Da quando le vecchie tovaglie bianche plasticate erano state sostituite, non mi ero più azzardato a disegnarci sopra le solite pipe con le quali riempio, da tutta una vita, gli spazi bianchi dei fogli A4 che infestano le attività in cui mi sono trovato coinvolto.
Oggi, ottenuto il permesso pieno e cordiale dal padrone e quello più difficile della moglie che teme un danno dell’inchiostro alle sottotovaglie, ho potuto finalmente liberare la mia vis pictorica lungamente repressa, disegnando tre grandi pipe nel centro del tavolo.
Non so fare altro, ma quelle sono perfette.
Una pipa curva disegnata con un sol tratto è la mia sfragis: il sigillo che uso in coda ai messaggi di posta elettronica e ovunque possa liberarmi dall’obbligo burocratico di una firma ufficiale anagrafica.
Raramente, però, capita l’occasione di potermi scatenare nelle dimensioni e la presenza di un tavolo ancora sparecchiato è più unica che rara.
I muri delle case altrui io li rispetto e non mi sognerei mai di andare in giro a sbombolettare pipe sulle case della città, come fanno i writer più sgangherati.
Nel constatare che non ho perso la mano, a dispetto della lunga astinenza, mi è tornato in mente l’aneddoto del calligrafo coreano, raccontato in un libro di quel paese, di cui non ricordo quasi niente altro.
Nel mio ricordo, un giovane viene ammesso alla bottega di un celebre maestro pittore e calligrafo che, impietosamente, gli impone periodicamente un esame: deve riprodurre alla perfezione un carattere pittografico, soltanto allora sarà libero di lasciare la bottega-scuola. L’allievo s’impegna con tutte le sue notevoli capacità nell’impresa di accontentare il maestro, diventa, a sua volta un celebre pittore, ma, anno dopo anno, al ripetersi dell’esame, non riesce mai ad ottenere l’approvazione del suo padrone e continua a rimanere a bottega per trent’anni, finché il decrepito maestro, finalmente, riconosce che il carattere, dipinto in un lampo, è perfetto. Libero dall’incubo, il non più giovane allievo, si libera del maestro nel modo più definitivo: lo ammazza.

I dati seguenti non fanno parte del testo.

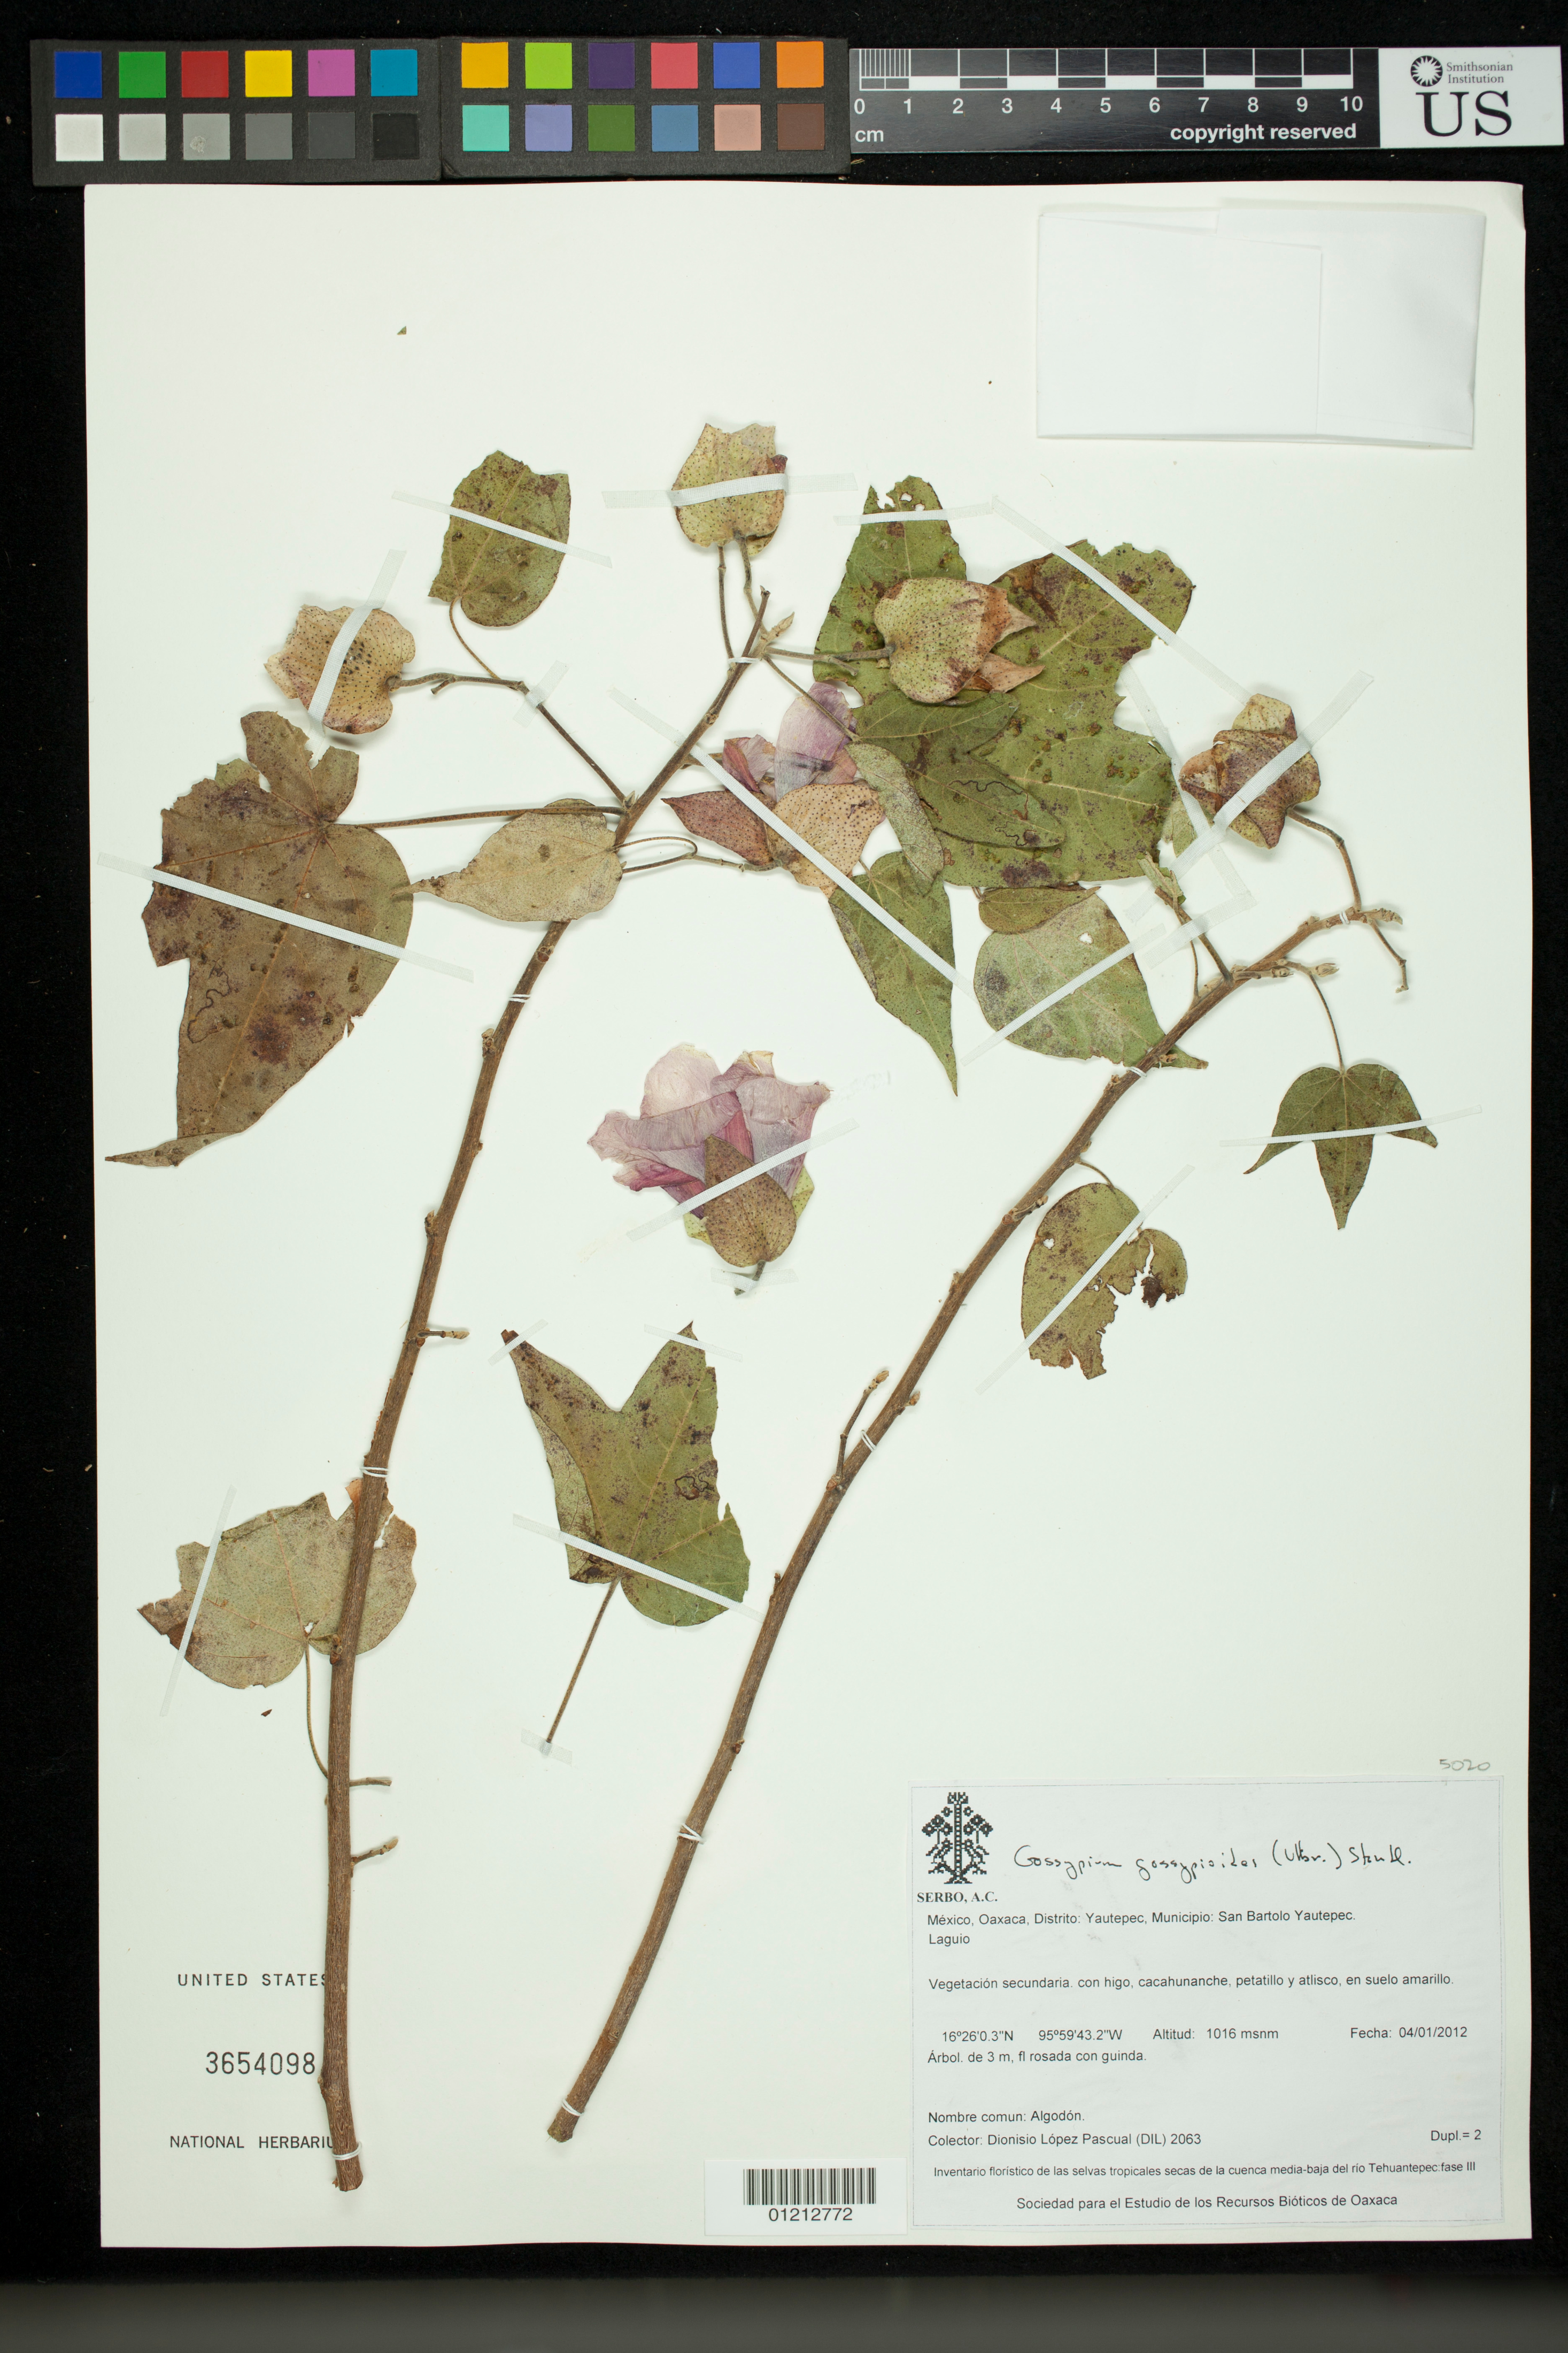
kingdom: Plantae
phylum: Tracheophyta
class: Magnoliopsida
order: Malvales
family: Malvaceae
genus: Gossypium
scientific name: Gossypium gossypioides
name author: (Ulbr.) Standl.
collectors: D. Lopez Pascual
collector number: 2063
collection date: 2012-01-04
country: Mexico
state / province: Oaxaca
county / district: San Bartolo Yautepec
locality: Distrito: Yautepec, Municipio: San Bartolo Yautepec. Laguio.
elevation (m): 1016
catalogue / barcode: US 3654098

Italo Calvino, nelle “Lezioni americane” cita un aneddoto cinese abbastanza simile. In conclusione di quella sulla rapidità scrive: “Tra le molte virtù di Chuang-Tzu c’era l’abilità nel disegno. Il re gli chiese il disegno d’un granchio. Chuang-Tzu disse che aveva bisogno di cinque anni di tempo e d’una villa con dodici servitori. Dopo cinque anni il disegno non era ancora cominciato. “Ho bisogno di altri cinque anni” disse Chuang-Tzu. Il re glieli accordò. Allo scadere dei dieci anni, Chuang-Tzu prese il pennello e in un istante, con un solo gesto, disegnò un granchio,  il più perfetto granchio che si fosse mai visto.”
Le mie pipe sulla tovaglia non saranno pari al granchio di Chuang-Tzu, anche se ho impiegato ben più di dieci anni a perfezionarle, ma chissà cosa sarei stato capace di fare, se avessi avuto un re come committente.

Ho scattato la foto del dignitario coreano durante la mostra “Ancient portraits from Korea”
tenutasi a Bologna nelle sale del museo medioevale nell’Aprile 2009.